Simon Bainbridge: Chamber Music / Kreutzer Quartet
The composing career of Simon Bainbridge (born in London in 1952) is spanned by the four chamber works in this album, all of them cast as single narrative spans. The First String Quartet, written when its composer was not yet twenty, blends lyricism and pointillism, rather as if it were recasting abstract poetry in sound; and the recent Second offers a kaleidoscopic tableau of color and nervous energy inspired by visual art. In his Cheltenham Fragments, as the title suggests, Bainbridge uses mosaic technique to build up textures and thematic outlines. And the long lines of the virtuosic Clarinet Quintet generate fleetfooted whirlwinds as they unfold. Linda Merrick and the Kreutzer Quartet worked closely with the composer on the preparation of these recordings.

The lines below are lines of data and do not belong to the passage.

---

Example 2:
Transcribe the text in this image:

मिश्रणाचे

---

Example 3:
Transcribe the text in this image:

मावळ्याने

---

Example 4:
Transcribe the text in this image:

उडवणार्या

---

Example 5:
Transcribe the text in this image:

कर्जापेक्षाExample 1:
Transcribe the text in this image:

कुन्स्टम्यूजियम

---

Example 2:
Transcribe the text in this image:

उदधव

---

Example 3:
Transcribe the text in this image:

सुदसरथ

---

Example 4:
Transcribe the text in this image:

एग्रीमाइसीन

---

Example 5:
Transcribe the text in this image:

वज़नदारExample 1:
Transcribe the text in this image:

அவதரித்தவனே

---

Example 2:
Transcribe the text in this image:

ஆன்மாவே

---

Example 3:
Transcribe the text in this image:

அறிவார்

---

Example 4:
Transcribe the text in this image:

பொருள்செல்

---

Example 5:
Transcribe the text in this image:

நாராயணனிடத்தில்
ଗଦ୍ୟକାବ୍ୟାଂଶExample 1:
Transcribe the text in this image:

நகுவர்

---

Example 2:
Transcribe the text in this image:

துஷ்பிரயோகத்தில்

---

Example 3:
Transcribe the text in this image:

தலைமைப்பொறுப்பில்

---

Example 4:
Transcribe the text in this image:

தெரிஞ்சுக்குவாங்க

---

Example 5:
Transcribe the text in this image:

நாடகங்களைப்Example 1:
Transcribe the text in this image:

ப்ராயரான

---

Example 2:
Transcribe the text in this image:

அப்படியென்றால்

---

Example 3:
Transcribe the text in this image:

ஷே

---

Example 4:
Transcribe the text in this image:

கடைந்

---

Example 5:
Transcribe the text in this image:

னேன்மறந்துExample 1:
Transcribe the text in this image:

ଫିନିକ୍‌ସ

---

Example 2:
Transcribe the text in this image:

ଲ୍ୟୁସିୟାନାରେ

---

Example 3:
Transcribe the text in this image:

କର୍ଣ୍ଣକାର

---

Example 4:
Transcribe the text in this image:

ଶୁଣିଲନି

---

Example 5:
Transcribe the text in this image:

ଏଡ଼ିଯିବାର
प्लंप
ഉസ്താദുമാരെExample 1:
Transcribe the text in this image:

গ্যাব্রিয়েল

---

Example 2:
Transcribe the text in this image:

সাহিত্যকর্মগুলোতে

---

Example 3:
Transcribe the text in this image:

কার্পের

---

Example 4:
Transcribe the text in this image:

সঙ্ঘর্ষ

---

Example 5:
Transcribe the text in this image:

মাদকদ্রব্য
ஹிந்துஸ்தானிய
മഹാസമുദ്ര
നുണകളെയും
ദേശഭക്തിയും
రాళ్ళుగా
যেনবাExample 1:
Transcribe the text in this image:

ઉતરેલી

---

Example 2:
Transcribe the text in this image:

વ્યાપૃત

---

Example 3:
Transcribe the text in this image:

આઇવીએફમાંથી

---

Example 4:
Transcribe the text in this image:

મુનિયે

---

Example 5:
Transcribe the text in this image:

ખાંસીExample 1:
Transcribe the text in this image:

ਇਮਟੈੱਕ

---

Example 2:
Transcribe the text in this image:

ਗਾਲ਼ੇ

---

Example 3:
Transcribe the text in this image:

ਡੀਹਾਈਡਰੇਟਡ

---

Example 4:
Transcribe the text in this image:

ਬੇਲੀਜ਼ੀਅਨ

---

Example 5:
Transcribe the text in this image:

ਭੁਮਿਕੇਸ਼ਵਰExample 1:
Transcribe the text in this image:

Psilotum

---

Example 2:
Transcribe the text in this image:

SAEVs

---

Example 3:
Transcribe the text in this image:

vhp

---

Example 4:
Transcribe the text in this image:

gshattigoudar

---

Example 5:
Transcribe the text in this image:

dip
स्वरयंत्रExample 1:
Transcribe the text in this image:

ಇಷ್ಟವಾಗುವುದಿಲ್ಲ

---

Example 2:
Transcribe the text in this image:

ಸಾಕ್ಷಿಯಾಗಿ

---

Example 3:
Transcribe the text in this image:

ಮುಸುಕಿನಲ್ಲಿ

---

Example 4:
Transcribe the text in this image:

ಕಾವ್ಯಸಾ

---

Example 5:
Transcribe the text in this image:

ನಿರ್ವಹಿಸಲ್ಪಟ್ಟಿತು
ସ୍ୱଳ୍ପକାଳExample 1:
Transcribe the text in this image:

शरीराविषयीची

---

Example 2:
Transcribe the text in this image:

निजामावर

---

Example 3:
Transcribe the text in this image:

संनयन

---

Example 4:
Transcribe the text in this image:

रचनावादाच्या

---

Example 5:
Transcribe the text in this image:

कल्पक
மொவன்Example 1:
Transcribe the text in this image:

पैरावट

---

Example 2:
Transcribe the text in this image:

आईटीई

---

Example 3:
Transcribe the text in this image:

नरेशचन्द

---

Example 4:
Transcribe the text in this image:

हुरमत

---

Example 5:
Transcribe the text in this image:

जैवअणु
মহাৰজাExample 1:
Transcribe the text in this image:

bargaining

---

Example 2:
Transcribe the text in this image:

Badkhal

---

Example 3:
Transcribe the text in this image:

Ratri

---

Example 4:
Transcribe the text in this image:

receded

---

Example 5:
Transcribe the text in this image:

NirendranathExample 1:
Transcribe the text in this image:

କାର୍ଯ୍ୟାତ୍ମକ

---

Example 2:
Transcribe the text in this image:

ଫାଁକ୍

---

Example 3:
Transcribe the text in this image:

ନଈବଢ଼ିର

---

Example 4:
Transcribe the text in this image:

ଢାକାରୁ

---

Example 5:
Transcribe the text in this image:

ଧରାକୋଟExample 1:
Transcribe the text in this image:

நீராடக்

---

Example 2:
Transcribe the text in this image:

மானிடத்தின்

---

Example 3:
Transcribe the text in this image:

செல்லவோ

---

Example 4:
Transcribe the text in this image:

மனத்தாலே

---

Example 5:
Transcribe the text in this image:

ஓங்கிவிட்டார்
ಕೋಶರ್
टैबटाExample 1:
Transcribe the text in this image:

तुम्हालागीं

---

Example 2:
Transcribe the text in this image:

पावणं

Franz Liszt: The Complete Symphonic Poems, Vol. Four / Risto-Matti Marin
Although Liszt’s thirteen symphonic poems exist in two-piano transcriptions prepared by the composer himself, it was his Czech student August Stradal (1860–1930) who transcribed twelve of them for solo piano – versions which demand almost superhuman virtuosity. Stradal died before he could tackle the last of the symphonic poems, Von der Wiege bis zum Grabe; Risto-Matti Marin has made good that lacuna with his own virtuoso transcription, and adds six of Stradal’s transcriptions of Liszt songs for good measure. The Finnish pianist, Risto-Matti Marin, began his piano lessons at the Kuopio Conservatoire as a pupil of Jouni Räty and continued with professional studies there under Jaakko Untamala. In 1998 he transferred to the Sibelius Academy to study with Erik T. Tawaststjerna, and from 2002 onwards also studied with Teppo Koivisto. He gained a Master´s degree in music in 2004. Since 2005 he has studied at the Sibelius Academy DocMus department. Winner of the first prize in the Kuopio Piano Competition in 1996 and the Helmi Vesa Piano Competition in 1999, Marin was awarded the third prize in the Weimar International Franz Liszt Piano Competition in 2003.
Grigory Krein: Piano Music / Jonathan Powell
Grigory Krein (1879–1955), a member of an astonishing dynasty of Russian-Jewish musician-composers, was recognized by his contemporaries as one of the major composers of his day. His piano music charts a stylistic evolution from the early influence of Grieg, Reger (with whom he studied) and Debussy towards a more complex and chromatic language with harmonies that synthesize the sound-worlds of Skryabin and Szymanowski; there’s also an echo of the rhapsodic Celtic wildness of Bax. Indeed, all of these pieces are informed by a remarkable sense of energy – latent in some and given its head in others.
Joly Braga Santos: Complete Chamber Music, Vol. 3
Joly Braga Santos (1924–88) was one of the most important composers in twentieth-century Portugal. In his early works his fondness for modal harmony, absorbed from the Portuguese masters of the Renaissance, and his busy counterpoint combine to make him sound surprisingly close to such particularly English composers as Vaughan Williams and Moeran. Although his harmonic language became more astringent with time, it retained a burly sense of humor and a powerful charge of energy, often infused with the spirit of Portuguese folk-dance.